In derselben Abteilung, nur im anderen Flügel, hat die weiße Weichschildkröte ihr Bassin. Sie stammt aus Birma. Die Eingeborenen halten sie heilig, denn die weißen Exemplare sind sehr selten, die Art an sich ist grau. Die Weichschildkröte hat ein flaches, lederartiges Schild, das biegsam ist. Diese Schildkröte schwimmt vorzüglich. Die Händler aller Nationalitäten sind sehr auf die weißen Exemplare erpicht, nur kommen diese Albinos äußerst selten in den Handel, da die Eingeborenen jeden totschlagen, der sich an einem der heiligen Tiere vergreift.
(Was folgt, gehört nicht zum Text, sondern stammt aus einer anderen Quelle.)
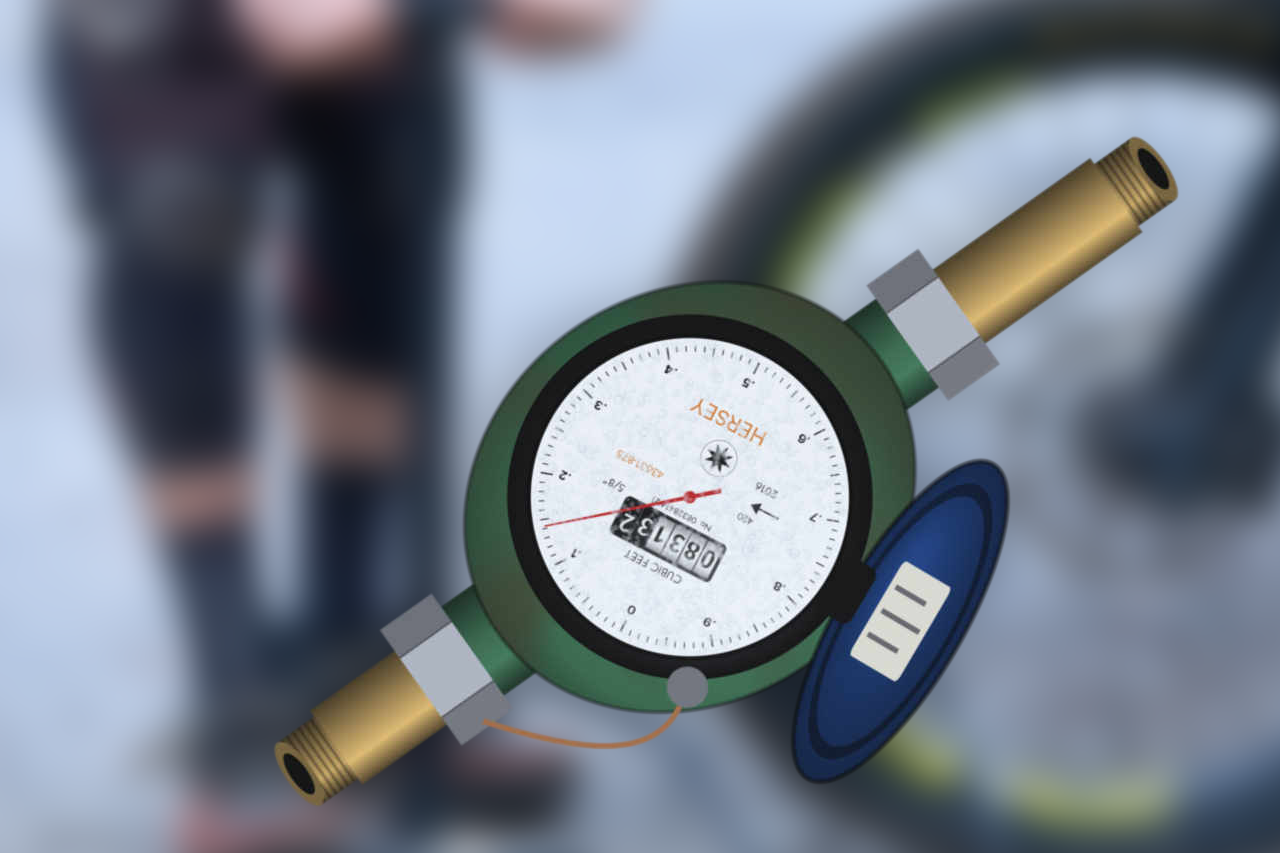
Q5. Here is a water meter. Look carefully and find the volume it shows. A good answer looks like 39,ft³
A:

Es sind vor allem Chinesen, die es unternehmen, an den dafür in Frage kommenden Flüssen den seltenen Tieren nachzustellen.

Es erfordert viel langwierige Vorarbeit, den Standort einer weißen Weichschildkröte auszumachen. Mondhelle Nächte, stundenlanges Liegen auf der Erde, unter den Büschen und Pflanzen ist nötig. Dabei droht immer die Gefahr, einen Speer in den Rücken gejagt zu bekommen. Wenn dann endlich mit Hilfe einer hakenbewehrten Schnur oder eines Netzes das Tier in den Besitz des Chinesen gelangt, muß es fortgeschafft werden, nicht nur aus dem Ort, nein, aus dem Lande. Jeden Tag aufs neue droht Entdeckung und Tod, wochenlang. Wenn die weiße Schildkröte auch vier- oder fünfmal so teuer ist wie die graue und sicherlich nicht unter 1000 bis 1500 Mark zu haben ist – es ist sauer verdientes Geld.

Das Exemplar im Aquarium war etwa vierzig Zentimeter lang. Weiß und unschuldig schwamm es in seinem Becken herum, und man konnte ihm die Erlebnisse, die es hinter sich haben mochte, nicht ansehen.